Je suis publicitaire et adepte de l’impact. Je m’efforce de créer et non d’adapter…Or ce nouveau logo n’est ni « marquant » ni réellement progressiste de mon point de vue.. Il est presque infantilisant et n’augure rien de dynamique ni prometteur pour l’avenir. J’aurai aimé y trouver une expression technologique ou symbolique, quelque chose qui fasse réfléchir, réver, imaginer, supposer… Y déceler la promesse d’un mieux « à venir »,
La beauté et la force d’un logo doit pouvoir se comprendre en monochrome. Devoir utiliser toute la ressource quadrichromique pour lui donner sa force souligne déjà sa faiblesse…

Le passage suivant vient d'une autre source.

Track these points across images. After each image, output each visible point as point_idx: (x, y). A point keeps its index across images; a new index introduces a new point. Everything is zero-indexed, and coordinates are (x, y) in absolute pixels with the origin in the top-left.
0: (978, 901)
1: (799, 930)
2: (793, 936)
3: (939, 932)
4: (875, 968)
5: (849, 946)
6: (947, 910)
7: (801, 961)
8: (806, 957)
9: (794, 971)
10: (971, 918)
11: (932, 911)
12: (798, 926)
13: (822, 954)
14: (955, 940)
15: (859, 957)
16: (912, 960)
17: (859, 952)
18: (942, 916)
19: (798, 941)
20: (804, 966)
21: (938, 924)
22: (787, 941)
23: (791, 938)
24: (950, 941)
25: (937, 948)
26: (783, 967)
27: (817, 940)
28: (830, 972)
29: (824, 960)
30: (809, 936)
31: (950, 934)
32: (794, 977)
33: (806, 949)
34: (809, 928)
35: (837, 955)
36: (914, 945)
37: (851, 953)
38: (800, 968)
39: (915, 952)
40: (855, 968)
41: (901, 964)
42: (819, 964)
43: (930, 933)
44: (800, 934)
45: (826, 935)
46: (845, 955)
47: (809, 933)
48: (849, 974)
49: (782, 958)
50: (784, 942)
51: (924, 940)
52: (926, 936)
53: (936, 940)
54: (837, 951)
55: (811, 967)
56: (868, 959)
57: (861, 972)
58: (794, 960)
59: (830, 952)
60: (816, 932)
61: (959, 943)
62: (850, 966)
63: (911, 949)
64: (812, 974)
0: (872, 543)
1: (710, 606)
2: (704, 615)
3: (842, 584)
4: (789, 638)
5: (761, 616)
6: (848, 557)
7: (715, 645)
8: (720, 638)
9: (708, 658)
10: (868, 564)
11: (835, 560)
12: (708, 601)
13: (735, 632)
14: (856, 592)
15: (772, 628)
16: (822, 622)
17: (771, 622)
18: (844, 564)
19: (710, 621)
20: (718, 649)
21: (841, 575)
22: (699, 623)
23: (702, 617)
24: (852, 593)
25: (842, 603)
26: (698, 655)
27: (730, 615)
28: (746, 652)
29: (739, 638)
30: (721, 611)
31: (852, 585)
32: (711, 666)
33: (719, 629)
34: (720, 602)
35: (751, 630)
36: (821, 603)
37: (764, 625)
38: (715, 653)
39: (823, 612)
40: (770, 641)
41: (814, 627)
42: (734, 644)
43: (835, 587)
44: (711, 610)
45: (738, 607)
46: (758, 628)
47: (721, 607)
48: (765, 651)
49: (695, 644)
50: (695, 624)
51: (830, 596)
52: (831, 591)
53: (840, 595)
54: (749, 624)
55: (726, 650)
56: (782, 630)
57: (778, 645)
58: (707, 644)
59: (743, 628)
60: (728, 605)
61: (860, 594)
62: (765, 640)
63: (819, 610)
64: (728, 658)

Bien sûr, le « nouveau » nom choisi pour Total n’est pas vraiment créatif et simplement rajouter « énergies » comme suffixe est tout simplement affligeant. Voici déjà plus de 20 ans que les « énergies » sont au menu des solutions …. Alors la naissance de TOTAL ENERGIES est semblable à l’accouchement d’un adolescent de…20 ans ! Bref un non-événement sur le plan publicitaire. Il eût été plus marquant et plus courageux de tenter « MULTINERGY » ou « X-FUEL » ou carrément TOTALPOWER, compatible avec le grid? A croire que les actionnaires sont trop conservateurs? Mais peut-etre que le cahier des charges initial était-il trop étriqué?
Bonjour B.
Nos décryptages sont forcément emprunts d’une part de subjectivité. C’est inhérent à l’exercice de la critique. Nous tachons malgré cela, de produire un regard qui soit à la fois descriptif, analytique (afin de fournir des éléments de contexte interprétatifs pour comprendre le sujet) et évaluatif (sous la forme de jugements tant que possible équilibré entre du positif et du négatif). En formulant des avis sur les travaux de confrères, nous sommes extrêmement vigilants à ne jamais porter de jugements gratuits, ou ad hominem etc.
Nous ne pouvons nier une forme de conflit d’intérêt, étant nous même concepteur de projets de design. Nos lecteurs sont évidement éclairés sur cette situation.
Nos projets ne sont jamais irréprochables, et nous serions ravis de lire des critiques à leur sujet. Ce serait l’occasion pour nos équipes de progresser.
:-)
Ou l’art subjectif de la critique créa. J’imagine que toutes les identités que vous avez créées sont objectivement irréprochables ;) Se poser en Maitre ES de l’identité de marque en critiquant à postériori une créa est un positionnement facile, je serais curieux de savoir ce que ça donnerait si Carré Noir s’attelait au même travail de sape sur vos créas ;
Merci pour cette analyse. En voyant votre animation, je pense que l’agence ne souhaitez pas que le « E » prenne plus de place visuellement que le « T ». Comme si Total n’assumait pas complètement ce nouveau non ?
Hyper intéressant, comme d’hab’ avec vous.